↓
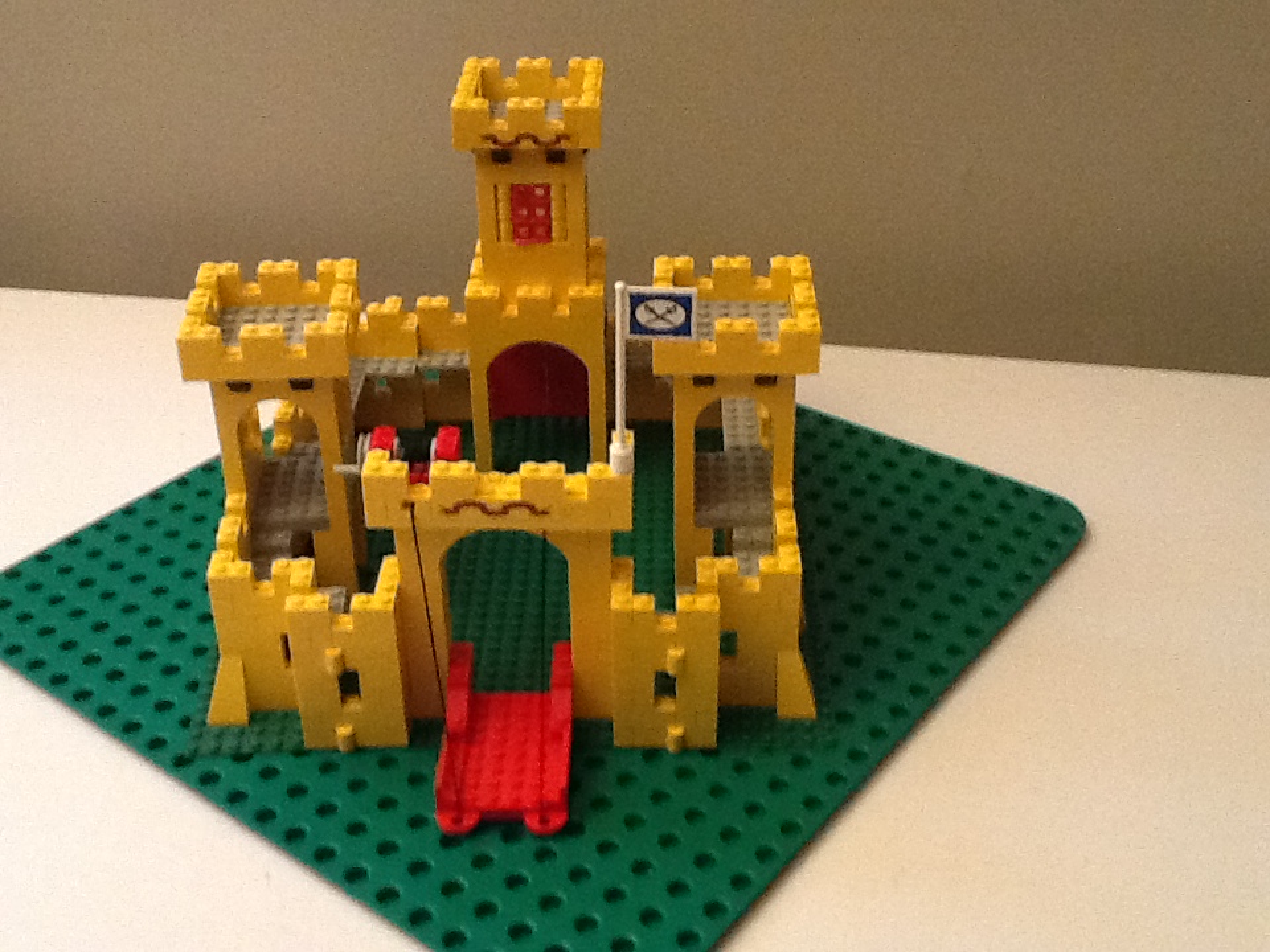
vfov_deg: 44.2
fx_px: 1174
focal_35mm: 32
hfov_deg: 56.8
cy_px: 476
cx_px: 635
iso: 400
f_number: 2.4
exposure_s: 1/17
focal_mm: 2.03
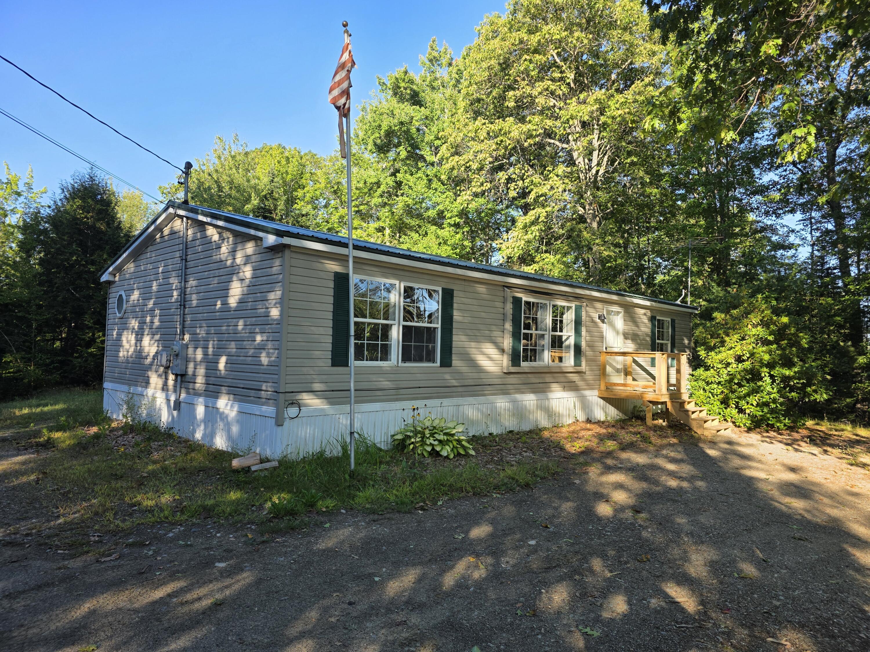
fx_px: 578
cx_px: 435
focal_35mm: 23
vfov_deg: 58.9
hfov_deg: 73.9
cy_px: 326
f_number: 1.7
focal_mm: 6.3
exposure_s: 1/1550
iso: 80
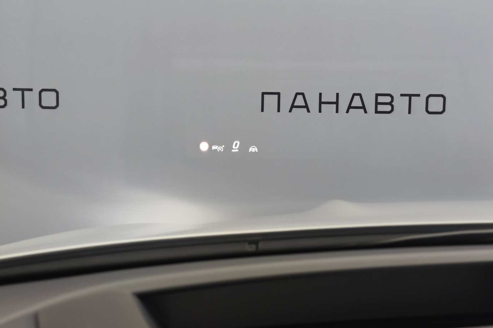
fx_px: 726
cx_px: 247
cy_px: 159
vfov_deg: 25.5
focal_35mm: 53
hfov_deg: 37.5
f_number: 1.85
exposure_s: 1/100
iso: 238
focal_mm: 7.1
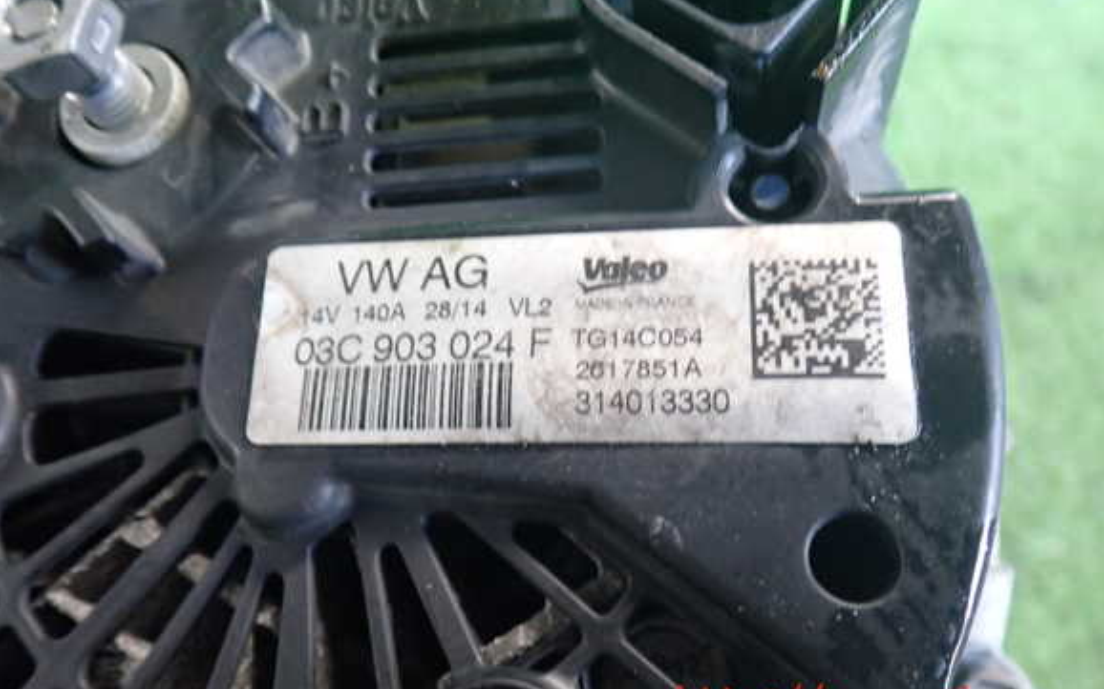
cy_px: 300
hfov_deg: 58.1
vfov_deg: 38.2
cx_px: 535
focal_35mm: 33
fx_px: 993
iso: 640
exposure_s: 1/30
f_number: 2.3
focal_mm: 5.4
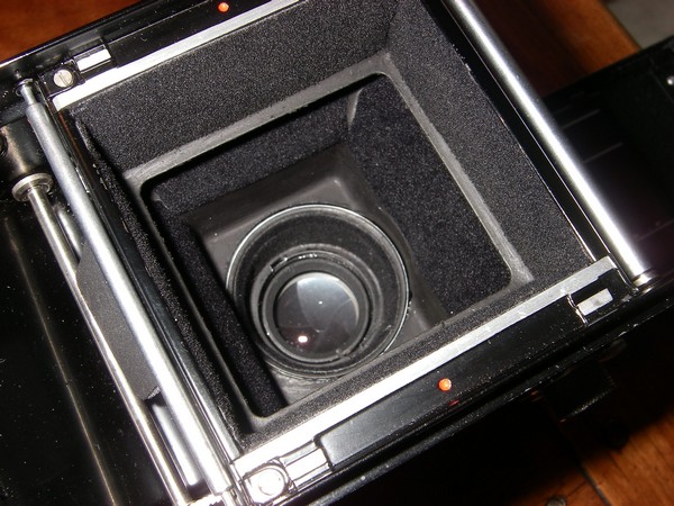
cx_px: 337
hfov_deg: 42.9
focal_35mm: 44
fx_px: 857
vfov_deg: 32.9
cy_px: 253
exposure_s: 1/40
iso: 64
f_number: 6.8
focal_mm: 7.3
↑
Your task: Copy every line exactly, from the opening line of the entries down to the line holding "hfov_deg: 58.1", and keep the pictures out.

Exercise response:
vfov_deg: 44.2
fx_px: 1174
focal_35mm: 32
hfov_deg: 56.8
cy_px: 476
cx_px: 635
iso: 400
f_number: 2.4
exposure_s: 1/17
focal_mm: 2.03
fx_px: 578
cx_px: 435
focal_35mm: 23
vfov_deg: 58.9
hfov_deg: 73.9
cy_px: 326
f_number: 1.7
focal_mm: 6.3
exposure_s: 1/1550
iso: 80
fx_px: 726
cx_px: 247
cy_px: 159
vfov_deg: 25.5
focal_35mm: 53
hfov_deg: 37.5
f_number: 1.85
exposure_s: 1/100
iso: 238
focal_mm: 7.1
cy_px: 300
hfov_deg: 58.1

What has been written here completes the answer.